任务说明:
请从结尾处续写下面这篇讲用shell脚本批量升级集群应用的文章。

给定文本:
──────────────────────────────

随着微服务的普及,系统规模也由原来的单机运行转换到集群模式,小则三五台,大则成百上千。如果应用的更新仍由人力操作,则无疑延长了整个升级流程。博主在近期项目也遇到了类似的问题。以前的客户都配备了devOps平台,整个升级操作都屏蔽人物操作。奈何这次的客户只负责掏几台机器,并没有配备相关的运维支持。考虑到时间及成本,我们决定使用shell脚本实现集群应用的升级。
我们这次使用了9台机器,两台机器负责负载均衡,域名实现负载访问,两台机器作为服务消费者,三台机器作为服务提供者,两台文件服务器。因为生产者/消费者的机器都会挂在文件服务器,我们决定在其中文件服务器上面建立一个发布目录,用shell脚本批量ssh各台服务器的子脚本,完成服务器的自动化升级。
因为子脚本大同小异,这里仅拿其中一个脚本为例:
#!/bin/bash
# author juque
# date 2022-11-11 16:33:00
GHOME=/data
APP_HOME=$GHOME/app/provider
PUBLISH_HOME=/sharedata/publish
APP_FILE=systemservice.jar
# 进入安装目录
cd $APP_HOME || exists
# 备份文件
if [[ -f $APP_FILE ]]; then
echo "备份程序文件..."
mv $APP_FILE backup/$APP_FILE.bak_"$(date +'%Y%m%d%H%M%S')"
else
echo "无需备份程序文件"
fi
# 拷贝安装包到当前目录
if [[ -f "$PUBLISH_HOME/$APP_FILE" ]]; then
echo "检测到文件:${PUBLISH_HOME}/${APP_FILE}"
else
echo "未能检测到文件,中止执行:${PUBLISH_HOME}/${APP_FILE}"
exit 1
fi
echo "开始拷贝应用: ${APP_FILE}..."
cp $PUBLISH_HOME/$APP_FILE .
LOG_FILE=${APP_HOME}/logs/nohup-p-"$(date +'%Y-%m-%d')".out
# 检查日志文件是否存在,存在则清空
if [[ -f "$LOG_FILE" ]]; then
echo "nohup文件已存在,即将清空文件"
cat /dev/null > "$LOG_FILE"
fi
# 启动应用
./start.sh restart
# 检查应用是否正常启动
COUNT=0
FLAG=0
while [[ (-f "$LOG_FILE") && "$COUNT" -lt 7 ]];
do
echo "正在检查服务状态"
GREP_CMD=$(grep -A 1 "Started SystemserviceApplication" "${LOG_FILE}")
if [[ -n $GREP_CMD ]]; then
echo "${GREP_CMD}"
FLAG=1
echo "start successful..."
break
else
sleep 5
((COUNT++))
fi
done
if [[ $FLAG == 0 ]]; then
echo "start fail..."
fi
注意以下要点:
- 启动应用的步骤(./start.sh restart)可以替换成自己应用的启动方式
- 检查应用是否正常启动的步骤是根据实际情况估算出来的轮询时长,博主的应用启动大概30s左右,所以估算了时间是35s。
- 文件备份的步骤可以根据实际情况删减,但是经常备份是个好习惯。
- 子脚本一般和应用包放在同一个目录,可以省去很多目录的操作;
下面是调度脚本:
#!/bin/bash
USER=juque
BHOME=/data/
PROVIDER_HOST=("192.168.132.24" "192.168.132.6" "192.168.132.48")
CUSUMER_HOST=("192.168.132.37" "192.168.132.42")
WEB_HOST=("192.168.132.25" "192.168.132.29")

──────────────────────────────

所给信息:

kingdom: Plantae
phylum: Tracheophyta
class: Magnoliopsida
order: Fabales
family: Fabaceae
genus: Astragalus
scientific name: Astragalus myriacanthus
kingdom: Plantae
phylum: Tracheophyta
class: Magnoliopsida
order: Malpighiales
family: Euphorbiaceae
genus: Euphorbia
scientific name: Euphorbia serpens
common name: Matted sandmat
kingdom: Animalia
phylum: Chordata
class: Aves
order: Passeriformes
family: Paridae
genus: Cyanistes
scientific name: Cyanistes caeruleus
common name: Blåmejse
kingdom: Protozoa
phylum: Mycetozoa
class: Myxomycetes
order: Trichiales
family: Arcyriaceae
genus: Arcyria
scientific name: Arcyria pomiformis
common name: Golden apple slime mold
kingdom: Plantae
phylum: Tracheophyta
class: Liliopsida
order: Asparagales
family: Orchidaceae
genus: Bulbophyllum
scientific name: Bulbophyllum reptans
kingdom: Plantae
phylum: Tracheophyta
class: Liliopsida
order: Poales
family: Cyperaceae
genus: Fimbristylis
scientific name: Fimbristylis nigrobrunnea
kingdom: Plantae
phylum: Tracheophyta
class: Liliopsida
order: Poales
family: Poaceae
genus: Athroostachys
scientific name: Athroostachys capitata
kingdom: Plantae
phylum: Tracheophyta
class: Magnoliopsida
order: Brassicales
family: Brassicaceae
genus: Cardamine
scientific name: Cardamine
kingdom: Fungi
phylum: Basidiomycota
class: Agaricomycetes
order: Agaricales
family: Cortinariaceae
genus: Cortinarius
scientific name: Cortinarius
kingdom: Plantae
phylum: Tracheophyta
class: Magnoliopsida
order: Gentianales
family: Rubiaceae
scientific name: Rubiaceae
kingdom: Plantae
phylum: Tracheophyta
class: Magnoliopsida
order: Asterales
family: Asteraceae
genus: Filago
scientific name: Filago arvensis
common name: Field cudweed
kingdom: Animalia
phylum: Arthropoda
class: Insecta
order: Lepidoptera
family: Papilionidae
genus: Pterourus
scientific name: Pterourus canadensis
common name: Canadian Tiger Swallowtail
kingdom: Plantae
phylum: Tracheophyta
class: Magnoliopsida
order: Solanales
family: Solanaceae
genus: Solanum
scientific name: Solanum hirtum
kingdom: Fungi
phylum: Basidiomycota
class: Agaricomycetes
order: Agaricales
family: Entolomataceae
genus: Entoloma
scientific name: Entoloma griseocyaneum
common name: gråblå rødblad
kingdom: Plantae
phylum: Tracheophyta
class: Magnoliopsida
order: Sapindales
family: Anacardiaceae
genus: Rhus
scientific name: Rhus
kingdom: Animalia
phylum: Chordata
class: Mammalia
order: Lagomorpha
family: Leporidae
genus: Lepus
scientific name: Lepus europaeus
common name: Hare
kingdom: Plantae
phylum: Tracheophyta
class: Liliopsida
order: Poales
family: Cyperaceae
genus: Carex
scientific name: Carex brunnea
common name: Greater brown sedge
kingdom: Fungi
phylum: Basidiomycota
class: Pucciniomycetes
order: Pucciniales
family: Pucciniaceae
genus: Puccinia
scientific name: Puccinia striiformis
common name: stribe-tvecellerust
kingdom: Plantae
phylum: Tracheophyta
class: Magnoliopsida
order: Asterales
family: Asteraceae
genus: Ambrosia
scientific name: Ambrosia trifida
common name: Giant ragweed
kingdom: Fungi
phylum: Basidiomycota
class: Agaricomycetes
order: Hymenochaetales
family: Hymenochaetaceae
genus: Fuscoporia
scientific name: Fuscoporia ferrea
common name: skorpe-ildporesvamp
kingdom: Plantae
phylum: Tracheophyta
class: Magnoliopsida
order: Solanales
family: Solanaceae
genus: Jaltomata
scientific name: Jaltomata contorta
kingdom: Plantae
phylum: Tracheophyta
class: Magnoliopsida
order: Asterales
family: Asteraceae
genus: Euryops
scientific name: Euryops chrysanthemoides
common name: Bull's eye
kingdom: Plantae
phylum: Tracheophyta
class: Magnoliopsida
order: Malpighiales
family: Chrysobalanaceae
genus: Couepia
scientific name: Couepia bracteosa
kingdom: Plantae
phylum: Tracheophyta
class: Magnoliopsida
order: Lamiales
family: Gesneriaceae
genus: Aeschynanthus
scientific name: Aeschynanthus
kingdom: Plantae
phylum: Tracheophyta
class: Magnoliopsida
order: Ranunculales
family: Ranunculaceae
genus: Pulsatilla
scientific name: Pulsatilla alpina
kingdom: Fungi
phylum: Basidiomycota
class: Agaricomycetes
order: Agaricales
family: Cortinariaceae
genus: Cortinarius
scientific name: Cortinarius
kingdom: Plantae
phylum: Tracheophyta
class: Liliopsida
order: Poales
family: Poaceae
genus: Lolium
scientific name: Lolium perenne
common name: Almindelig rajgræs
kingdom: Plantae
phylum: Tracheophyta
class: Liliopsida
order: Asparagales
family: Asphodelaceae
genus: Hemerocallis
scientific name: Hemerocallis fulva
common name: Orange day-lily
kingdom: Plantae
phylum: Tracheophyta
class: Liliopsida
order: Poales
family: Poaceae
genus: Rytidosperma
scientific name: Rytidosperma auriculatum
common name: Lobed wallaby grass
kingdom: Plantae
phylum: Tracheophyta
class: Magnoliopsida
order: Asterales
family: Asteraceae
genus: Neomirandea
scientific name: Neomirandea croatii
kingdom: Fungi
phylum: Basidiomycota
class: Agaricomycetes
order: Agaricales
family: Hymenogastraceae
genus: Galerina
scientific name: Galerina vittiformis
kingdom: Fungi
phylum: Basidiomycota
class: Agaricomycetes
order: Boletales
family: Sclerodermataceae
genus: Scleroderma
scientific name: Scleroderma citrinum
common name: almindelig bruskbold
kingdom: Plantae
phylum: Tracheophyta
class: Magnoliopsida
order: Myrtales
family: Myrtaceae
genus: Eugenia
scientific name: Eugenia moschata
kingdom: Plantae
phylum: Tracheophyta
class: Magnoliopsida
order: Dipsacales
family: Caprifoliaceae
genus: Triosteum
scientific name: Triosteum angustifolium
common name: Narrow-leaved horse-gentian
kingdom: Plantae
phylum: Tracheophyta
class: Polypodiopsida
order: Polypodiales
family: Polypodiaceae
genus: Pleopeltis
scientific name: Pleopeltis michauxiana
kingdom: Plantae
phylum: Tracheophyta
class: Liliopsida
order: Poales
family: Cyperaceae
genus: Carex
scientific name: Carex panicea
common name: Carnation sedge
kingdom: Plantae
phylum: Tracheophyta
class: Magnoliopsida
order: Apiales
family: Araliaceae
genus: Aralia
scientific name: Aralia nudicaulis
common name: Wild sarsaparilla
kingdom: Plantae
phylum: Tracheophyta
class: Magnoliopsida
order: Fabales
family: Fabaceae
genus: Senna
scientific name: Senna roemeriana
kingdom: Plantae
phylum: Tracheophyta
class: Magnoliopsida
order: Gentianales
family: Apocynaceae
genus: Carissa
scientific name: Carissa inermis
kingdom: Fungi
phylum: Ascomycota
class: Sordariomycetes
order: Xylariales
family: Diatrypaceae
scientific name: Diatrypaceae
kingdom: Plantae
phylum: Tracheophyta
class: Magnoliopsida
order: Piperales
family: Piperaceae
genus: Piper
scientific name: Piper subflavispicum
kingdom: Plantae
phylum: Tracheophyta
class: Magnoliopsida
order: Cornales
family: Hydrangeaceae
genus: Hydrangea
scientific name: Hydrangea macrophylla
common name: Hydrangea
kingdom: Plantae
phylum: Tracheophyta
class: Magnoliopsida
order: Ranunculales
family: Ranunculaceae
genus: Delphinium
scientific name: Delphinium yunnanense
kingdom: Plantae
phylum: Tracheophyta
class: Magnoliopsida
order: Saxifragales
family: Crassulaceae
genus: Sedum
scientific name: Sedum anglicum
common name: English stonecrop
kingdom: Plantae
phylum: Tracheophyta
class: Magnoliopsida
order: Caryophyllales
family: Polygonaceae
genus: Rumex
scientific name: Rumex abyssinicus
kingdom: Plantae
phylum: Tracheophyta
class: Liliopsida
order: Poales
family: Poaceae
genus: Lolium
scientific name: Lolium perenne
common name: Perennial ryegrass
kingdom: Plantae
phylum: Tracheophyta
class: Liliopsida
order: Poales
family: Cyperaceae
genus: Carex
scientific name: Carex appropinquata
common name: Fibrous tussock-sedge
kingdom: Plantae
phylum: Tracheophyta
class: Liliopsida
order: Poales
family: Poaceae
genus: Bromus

──────────────────────────────

练习结果:
# 执行Systemservice安装
installProvider() {
echo "provider begin..."
for HOST in "${PROVIDER_HOST[@]}"
do
read -p "Update ${HOST}? (Y/N)" flg
if [[ "Y" == "$flg" ]] || [[ "y" == "$flg" ]]; then
ssh ${USER}@${HOST} "source ~/.bash_profile && cd ${BHOME}/provider/ && sh install_p.sh"
else
echo "read ${HOST} fail..."
fi
done
}
#执行Conusmer端安装
installCustomer() {
echo "customer begin..."
for HOST in "${CUSUMER_HOST[@]}"
do
read -p "Update ${HOST}? (Y/N)" flg
if [[ "Y" == "$flg" ]] || [[ "y" == "$flg" ]]; then
ssh ${USER}@${HOST} "source ~/.bash_profile && cd ${BHOME}/customer/ && sh install_c.sh"
else
echo "read ${HOST} fail..."
fi
done
}
# 安装web
installWeb() {
echo "web begin..."
for HOST in "${WEB_HOST[@]}"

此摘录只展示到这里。